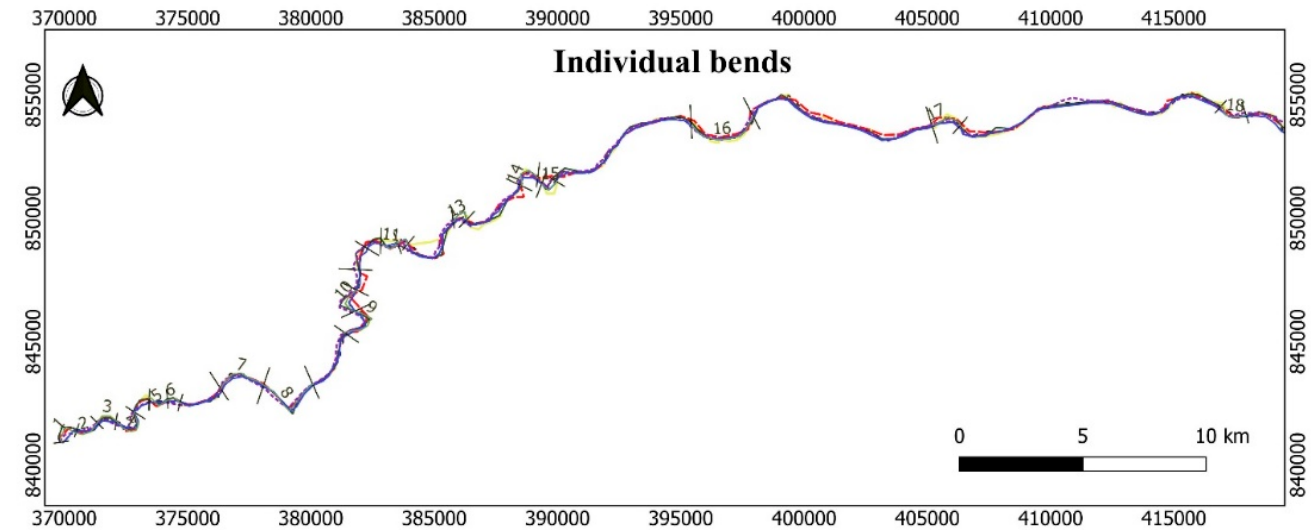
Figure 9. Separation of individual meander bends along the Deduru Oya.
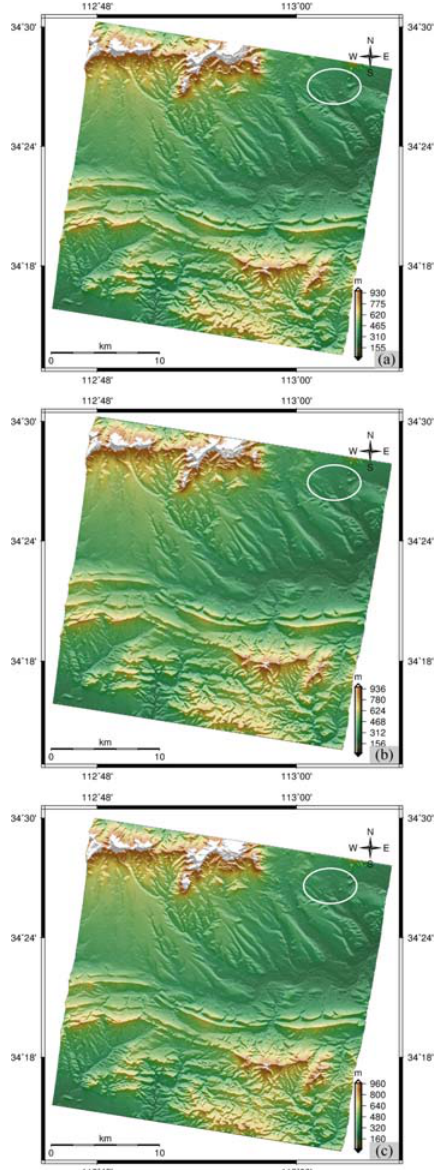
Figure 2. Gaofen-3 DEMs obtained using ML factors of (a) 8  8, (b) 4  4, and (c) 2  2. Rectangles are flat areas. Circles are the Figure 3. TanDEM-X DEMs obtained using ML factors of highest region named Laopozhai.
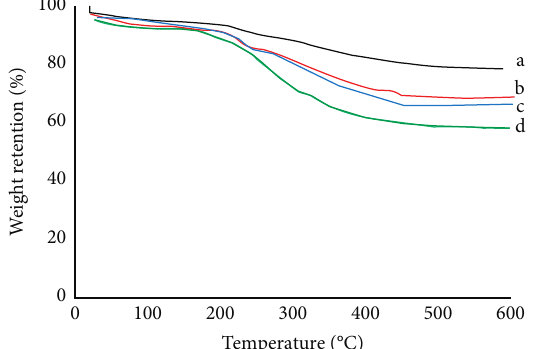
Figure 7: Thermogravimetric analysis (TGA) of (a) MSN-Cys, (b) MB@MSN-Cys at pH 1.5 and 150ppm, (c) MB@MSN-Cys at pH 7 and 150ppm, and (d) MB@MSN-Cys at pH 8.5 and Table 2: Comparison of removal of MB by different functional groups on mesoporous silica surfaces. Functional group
--
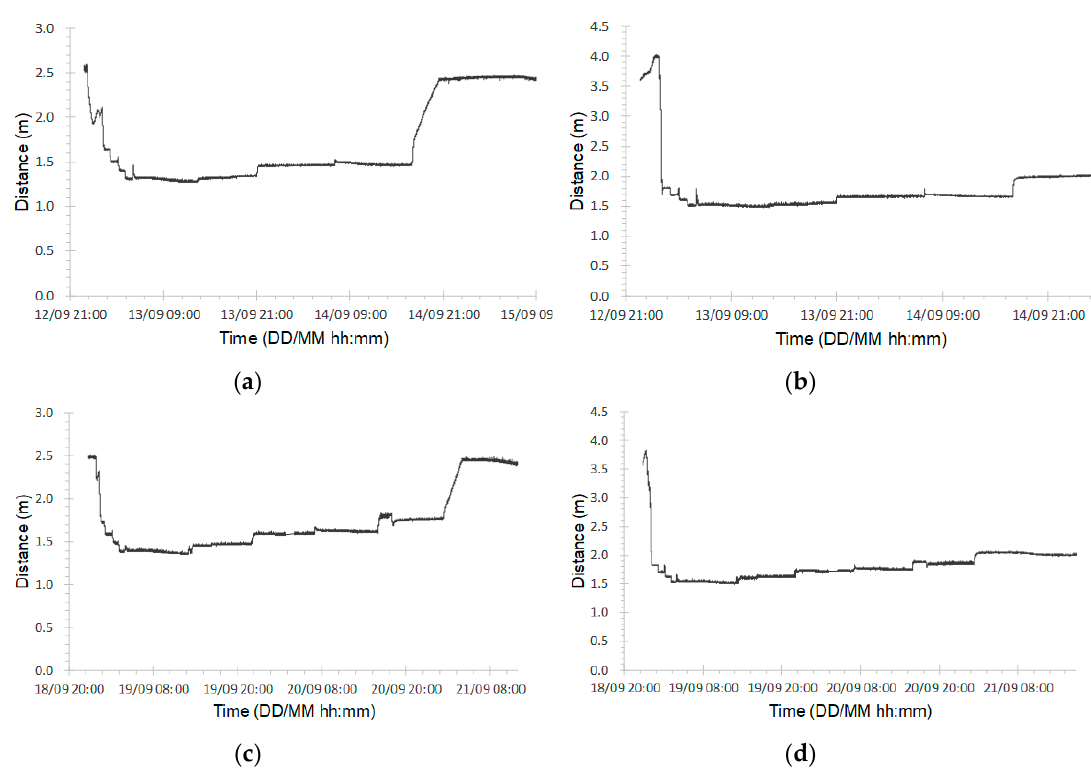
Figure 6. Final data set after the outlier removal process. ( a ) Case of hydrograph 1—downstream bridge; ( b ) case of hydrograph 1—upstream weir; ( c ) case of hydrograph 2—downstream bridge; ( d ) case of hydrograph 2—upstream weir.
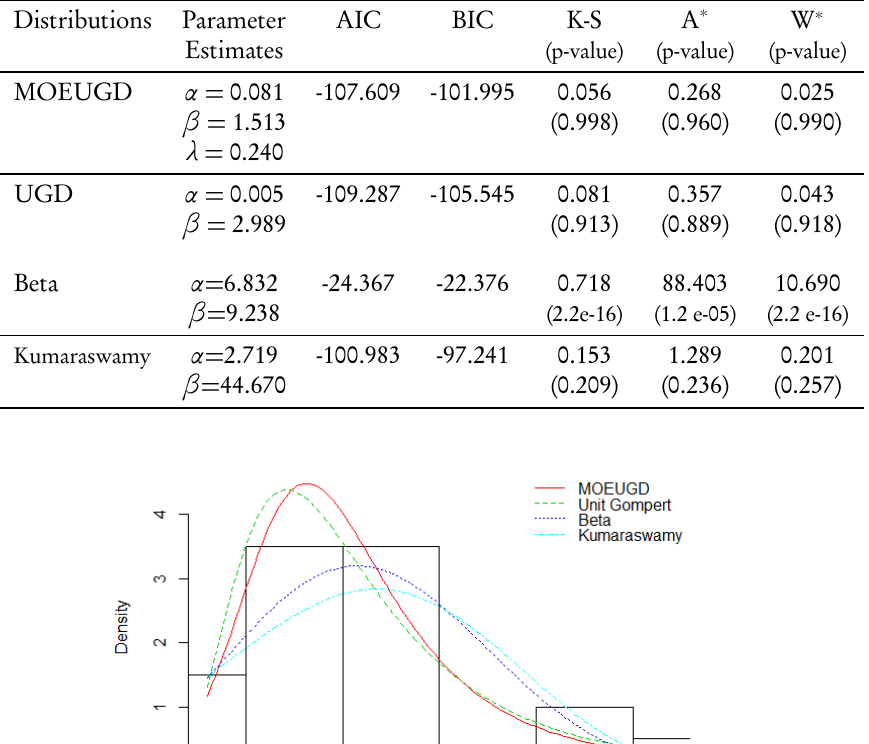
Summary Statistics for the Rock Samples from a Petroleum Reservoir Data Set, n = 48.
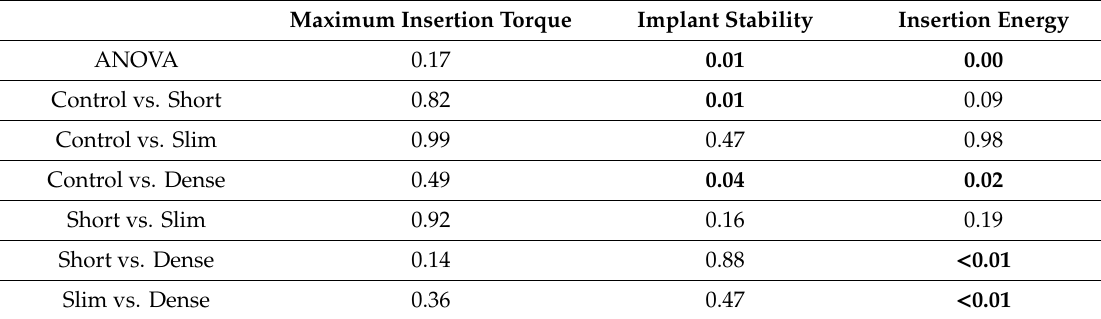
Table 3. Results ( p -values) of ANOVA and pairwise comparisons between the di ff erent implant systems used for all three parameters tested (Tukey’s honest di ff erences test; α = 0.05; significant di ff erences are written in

● **EXERCISE BRIEF**:
Look through the material above. Transcribe exactly the lines between the ones with "Summary Statistics for" and "Table 3. Results", inclusive, and keep pictures out.

● **ANSWER BOX**:
Summary Statistics for the Rock Samples from a Petroleum Reservoir Data Set, n = 48.
Table 3. Results ( p -values) of ANOVA and pairwise comparisons between the di ff erent implant systems used for all three parameters tested (Tukey’s honest di ff erences test; α = 0.05; significant di ff erences are written in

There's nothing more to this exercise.